[SOUND CITY screens Friday May 10th at 7:00 pm at the Cleveland Museum of Art.]
Review by Bob Ignizio
Really there are two separate movies contained in SOUND CITY, the new documentary directed by musician Dave Grohl (Foo Fighters, Nirvana). The first part of the film details how the Sound City Studio began in 1969 and eventually rose to prominence after Fleetwood Mac's breakthrough 1975 self titled album was recorded there. Plenty of other big names utilized the space, many drawn by the prospect of utilizing the studio's Neve mixing board. Even Grohl kind of goes blank when Rupert Neve, the engineer responsible for the board, tries to explain how it works. Suffice it to say, though, that it gave the music recorded at Sound City Studios a distinctive sound.

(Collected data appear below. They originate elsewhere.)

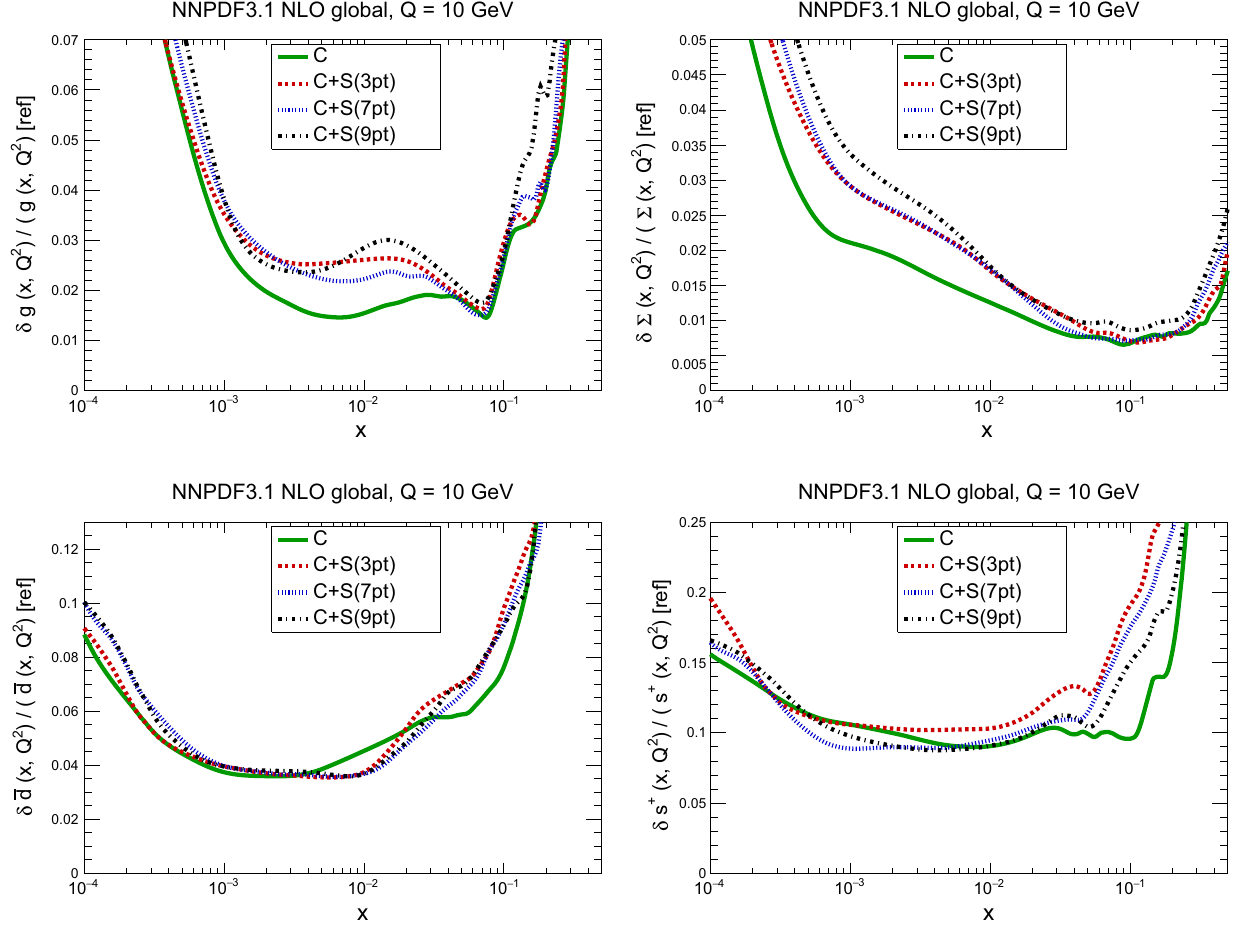
Fig. 19 Same as Fig. 18, now showing relative PDF uncertainties, normalized to the central value of the baseline set. Note that the y -axes ranges are different for each PDF combination so, the NLO uncertainty band does not contain the NNLO central value, which lies just above the edge of the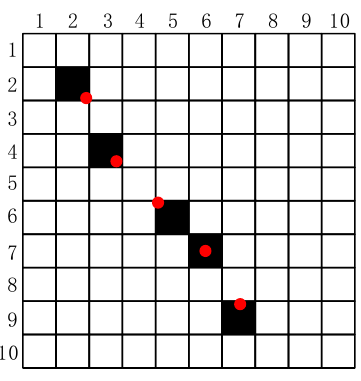
Figure 4. The trajectory points in image.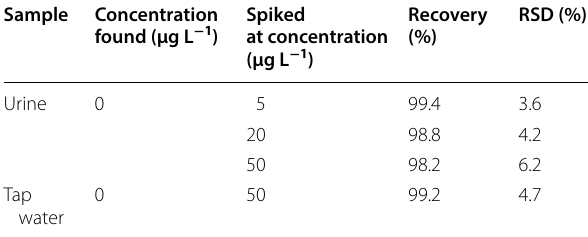
Table 2 Evaluation of carbamazepine in real samples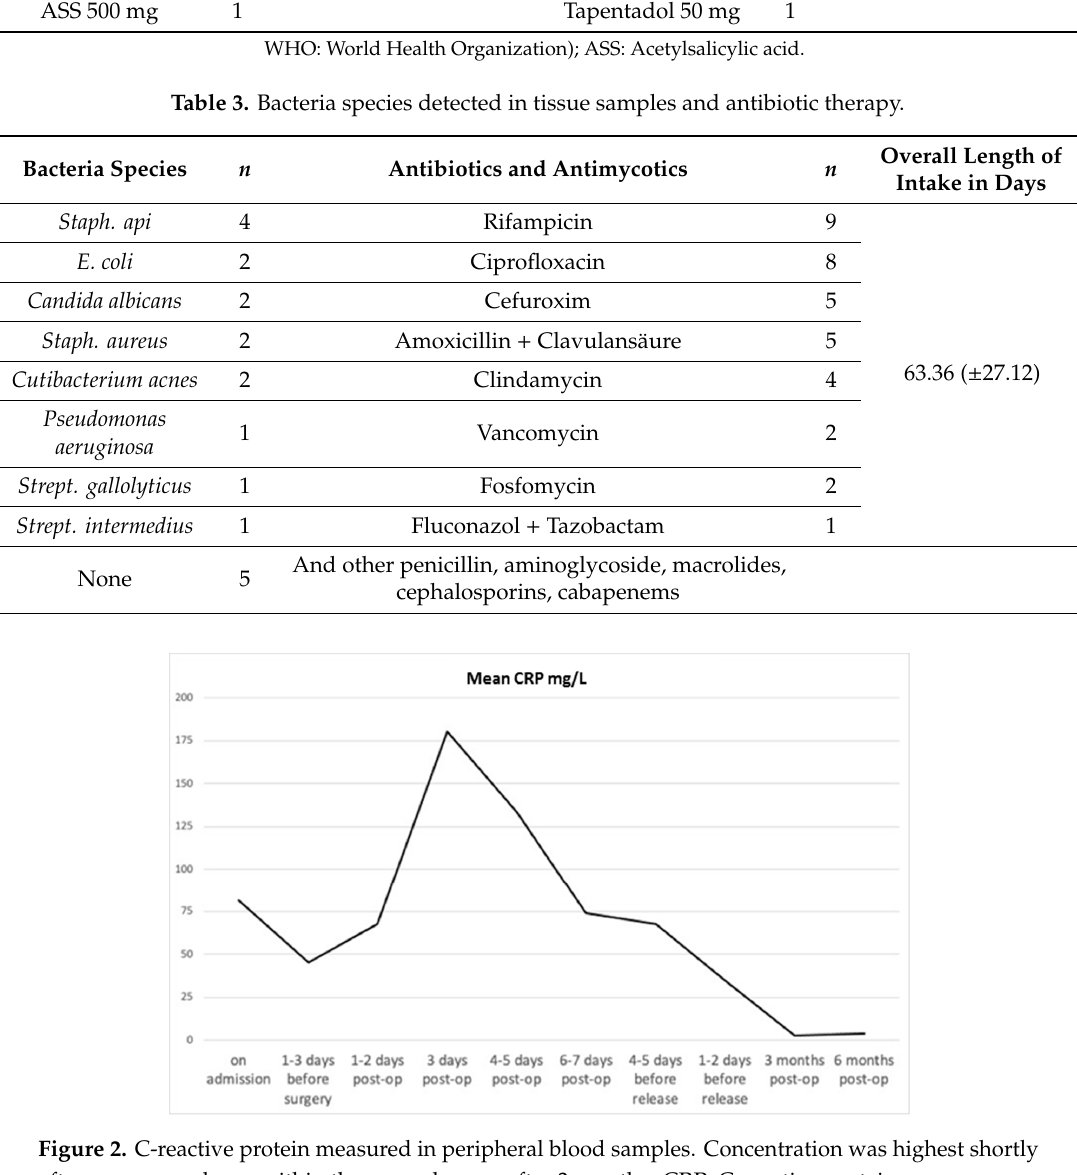
Table 1. Patients’ clinical data (mean values and standard deviations are shown).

During this first half of the film, Grohl interviews the surviving studio owners and employees as well as numerous musicians who recorded there. That means plenty of good stories from the likes of Stevie Nicks, Rick Springfield, Vinnie Appice (Dio), Tom Petty, Neil Young, Barry Manilow, Lee Ving (Fear), Stephen Pearcy (Ratt), and many more. Eventually digital recording techniques threatened to make the defiantly analog Sound City obsolete, but when Grohl's band Nirvana recorded their 'Nevermind' album there, it spurred a whole new round of bands to seek the space out.
The second half of the film revolves around Grohl's purchase of the Neve mixing board. This allowed Grohl to assemble a veritable who's who of rock n roll royalty to jam with him and record the results using the same board and techniques that spawned so many classic albums at Sound City. Lots of good stuff results, but Rick Springfield and Stevie Nicks in particular benefit from collaborating with Grohl and the rest of the Foo Fighters, each producing songs that are easily the best thing they've done in years. Yeah, it's a bit self aggrandizing and lightweight, but it's also pretty damn entertaining. If more vanity projects were this good, they might not have such a bad name. 3 out of 4 stars.